| Task objective |
Give only the number of lines in the data that contain the word "left".
*** Opening Extracted entries ***
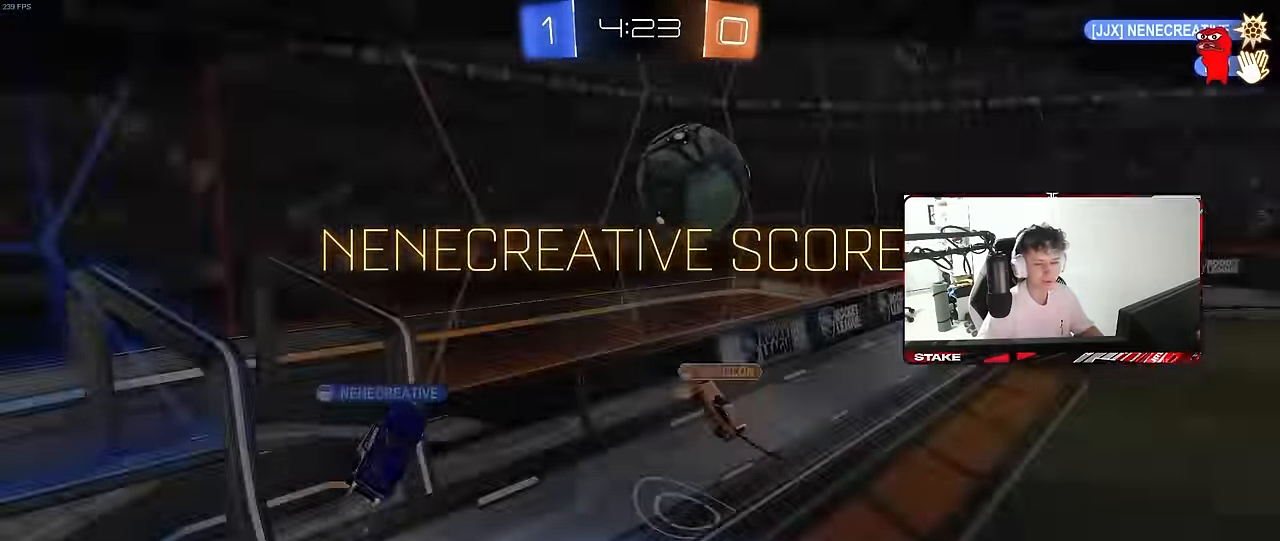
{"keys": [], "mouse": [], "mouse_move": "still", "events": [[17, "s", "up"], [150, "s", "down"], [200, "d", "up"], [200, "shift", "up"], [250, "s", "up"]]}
*** Closing Extracted entries ***
*** Opening Extracted entries ***
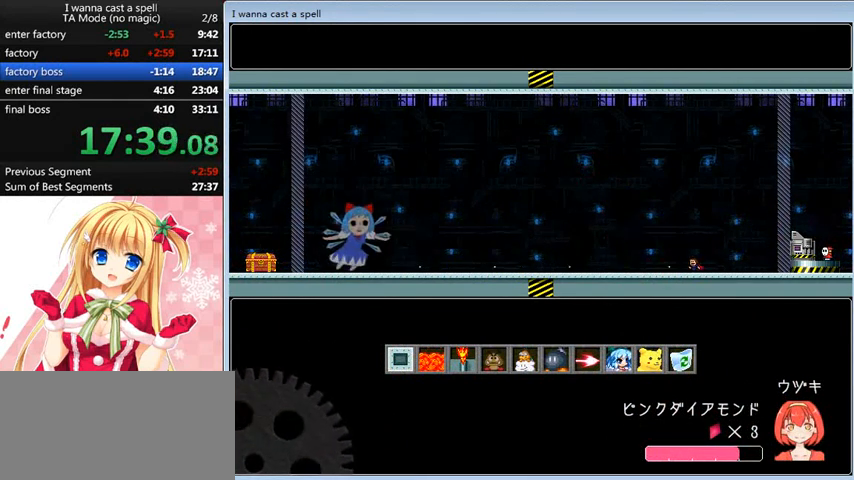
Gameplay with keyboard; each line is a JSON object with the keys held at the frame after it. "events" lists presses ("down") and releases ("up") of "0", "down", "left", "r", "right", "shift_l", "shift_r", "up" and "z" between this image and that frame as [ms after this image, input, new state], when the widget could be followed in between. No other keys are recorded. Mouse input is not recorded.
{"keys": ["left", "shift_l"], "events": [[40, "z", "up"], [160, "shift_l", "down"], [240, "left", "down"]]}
*** Closing Extracted entries ***
| Written reply |
2